One-way lung valves may offer hope to patients with severe emphysema

Chronic obstructive pulmonary disease (COPD) is the fourth leading cause of death in the U.S. and resulted in 638,000 hospital discharges in 2004, according to the National Center for Health Statistics.

Chronic obstructive pulmonary disease (COPD) is the fourth leading cause of death in the U.S. and resulted in 638,000 hospital discharges in 2004, according to the National Center for Health Statistics. But treatment options for this common condition are limited, especially for late-stage disease. Lung volume reduction surgery and lung transplantation can help patients with emphysema, but both procedures are invasive and have substantial associated risks. Researchers are working on developing new treatments, such as injectable gel and airway bypass. Now, another new alternative may soon be available.

At the American College of Chest Physicians' annual meeting in October 2006, researchers presented the results of a preliminary multicenter trial evaluating a one-way “umbrella” valve that limits ventilation in diseased areas of the lung. Researchers at nine medical centers used flexible bronchoscopy to implant 520 valves (an average of six to seven valves per patient) in 75 patients with severe upper-lobe COPD. The response was encouraging: Complications decreased and symptoms improved in approximately 60% of patients.

Atul C Mehta FACP
Atul C. Mehta, FACP

Atul C. Mehta, FACP, vice chairman of pulmonary, allergy and critical care medicine at the Cleveland Clinic in Cleveland and a coauthor of the study, recently spoke with ACP Hospitalist about the implications of this research.

Q: What were the main goals of the study?

A: The main goal of the trial was to prove the safety of this valve, which we use in patients with severe COPD/emphysema to reduce the size of the expanded lungs. The purpose is to place this valve so that the air trapped inside the lungs will come out but will not go back in. At the same time, we were looking at improvement in the quality of life in patients undergoing valve placement.
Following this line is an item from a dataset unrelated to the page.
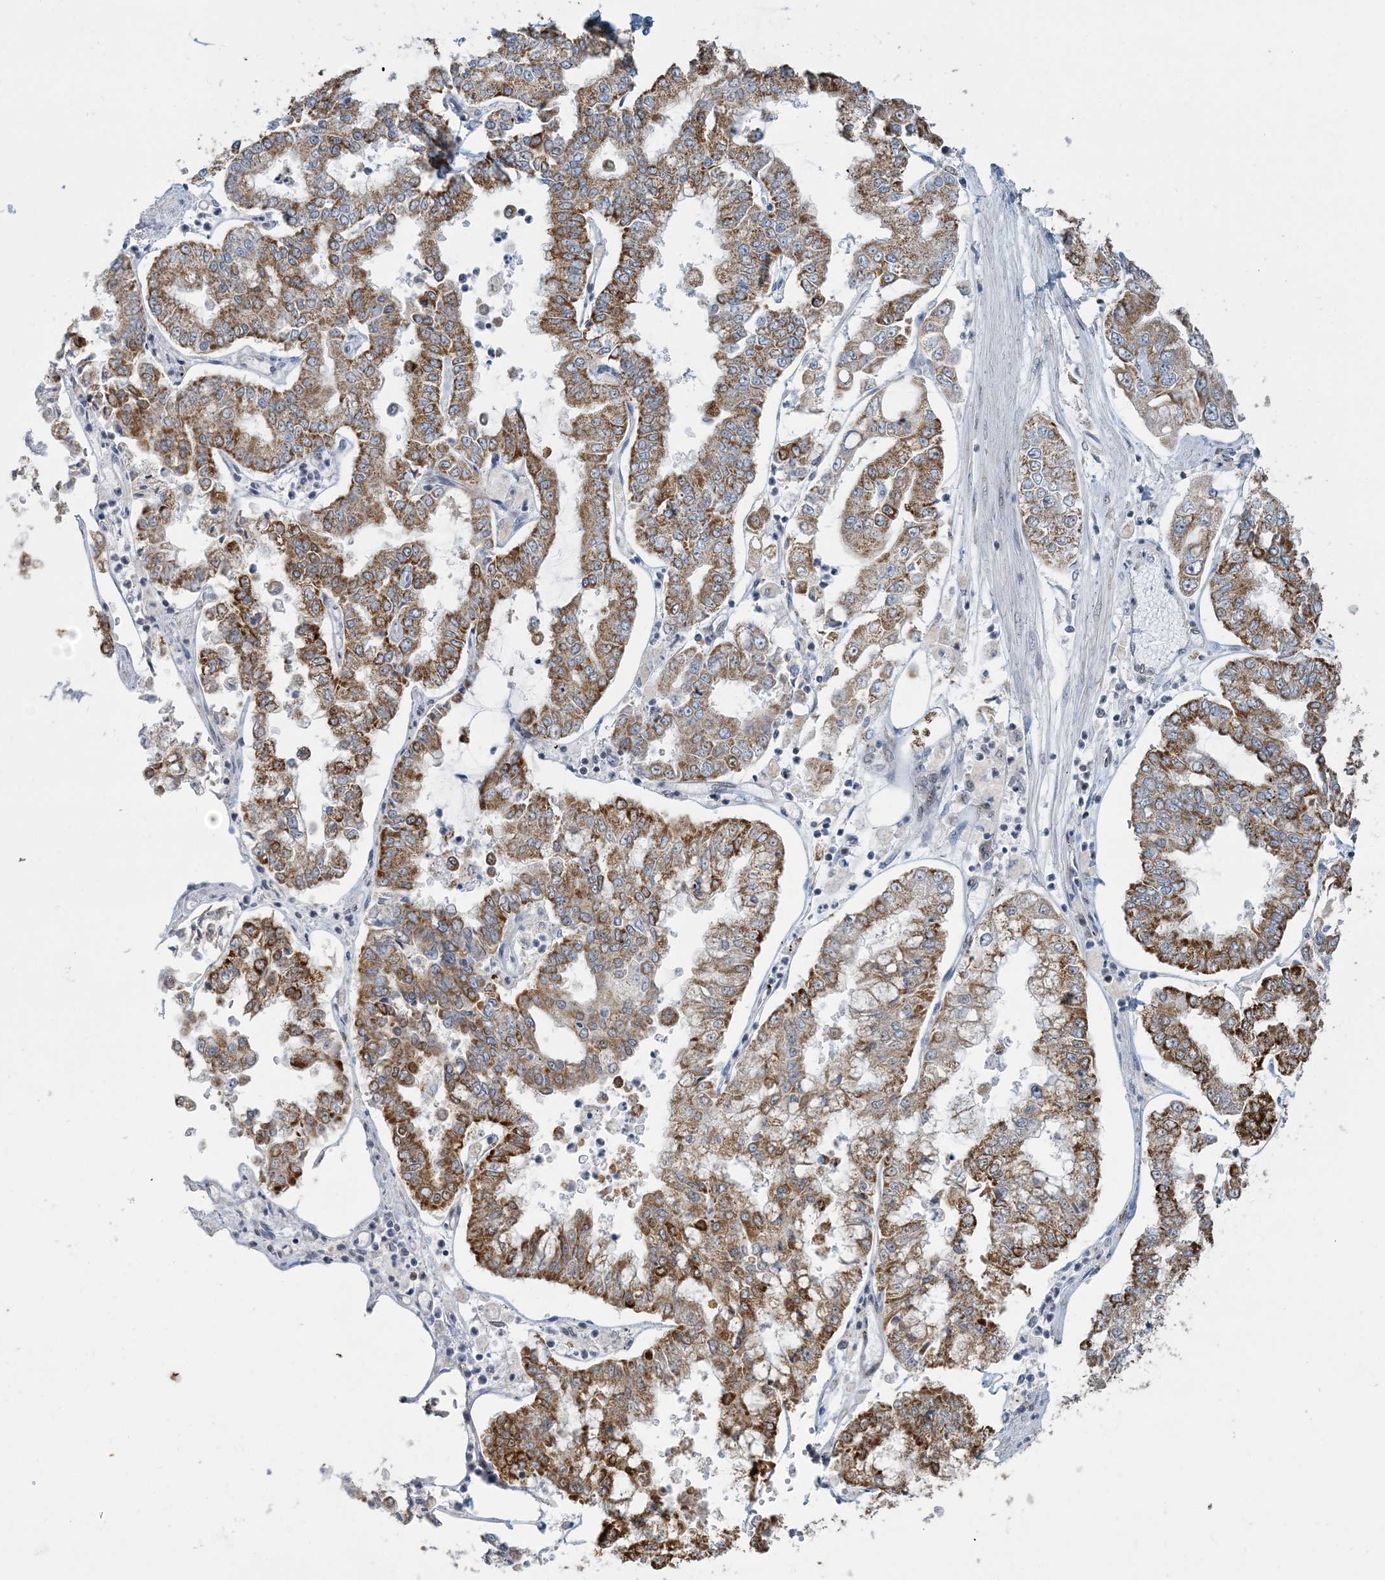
{"staining": {"intensity": "strong", "quantity": ">75%", "location": "cytoplasmic/membranous"}, "tissue": "stomach cancer", "cell_type": "Tumor cells", "image_type": "cancer", "snomed": [{"axis": "morphology", "description": "Adenocarcinoma, NOS"}, {"axis": "topography", "description": "Stomach"}], "caption": "Protein positivity by IHC displays strong cytoplasmic/membranous staining in about >75% of tumor cells in stomach adenocarcinoma.", "gene": "SUCLG1", "patient": {"sex": "male", "age": 76}}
Q: Did you meet your goals?

A: Yes, the primary goals were achieved. It is very safe to place the valve for the duration of the trial, and the quality of life improved by 4 points on the St. George's Respiratory Questionnaire.

Q: And now you are going to do a longer trial?

A: The next step is a longer multicenter trial with more than 300 patients. Here the goal would be more looking at objective parameters for improvement in lung function, improvement in exercise endurance and quality of life, once again. It is also possible that we will be looking at radiographic parameters.

We are still deciding what parameters we want to look at. Many of the trials look at the very simple parameter of FEV1, which may not be a good parameter to look at in these patients. The purpose is to reduce the volume, and the CT volumetrics will help us. We may look at those as well. We collect all the information from the spiral CT, and we do three-dimensional reconstruction of the lung and measure the volume of the lung in that fashion. That is what would probably be done in the next trial.

Q: In the future, will you also be looking at mortality data?

A: Yes. The National Emphysema Treatment Trial (NETT) [which tested the effectiveness of lung volume reduction surgery] showed improvement in mortality in a selected group of patients with emphysema. It's a difficult question, but patients need to be followed for a very long time. As the data were being collected [in NETT], we found a survival benefit in one particular group of patients. In the current trial, we don't know which group was doing better. [When we look at the results of valve placement in] all patients together, [valve placement] probably does not improve mortality. There might be some patients in whom this procedure could be risky and some in whom it could be beneficial. Some patients develop a tension pneumothorax [during the procedure] and die. That is going to reduce the survival rates. We need to do the analysis and find which group of patients does better, and which have higher mortality.

Q: How do you know how many valves to place? Is this a decision you make while doing the bronchoscopy, or do you do a CT before the procedure?

A: Because there is not much to decide once you do the bronchoscopy and because we are looking at areas of destruction and areas of hyperinflation, that information comes mainly from the CT scan. We actually select patients based on the CT scan [findings]. If a patient has homogeneous disease, that patient is not a good candidate. We are not doing [this] in patients with a-1 antitrypsin deficiency. When we go to do the bronchoscopy, the decision is already made. Also, there are limitations in that we do not want to go into too many areas. We limit ourselves only to the upper lobes.

Q: Are you working on other treatments?

A: We are also going to start trials with tissue modifiers and tissue engineering, including fibrinogen growth factors. Another option is bronchial fenestration in airways. We put a tiny needle through the bronchoscope and put a hole in the bronchus near the bullae. Then we go over it with a balloon and dilate it, then create a 3-mm opening so the bullae are directly draining into the airway.

Q: Do patients have to commit to smoking cessation in order to undergo these procedures?

A: I run the lung transplant program at the Cleveland Clinic, and [patients] must be smoke-free for at least six months to be listed for lung transplantation or to participate in these clinical trials. Unfortunately, there are some patients who go back to smoking. If all patients stopped smoking, we would not need all these technological advances.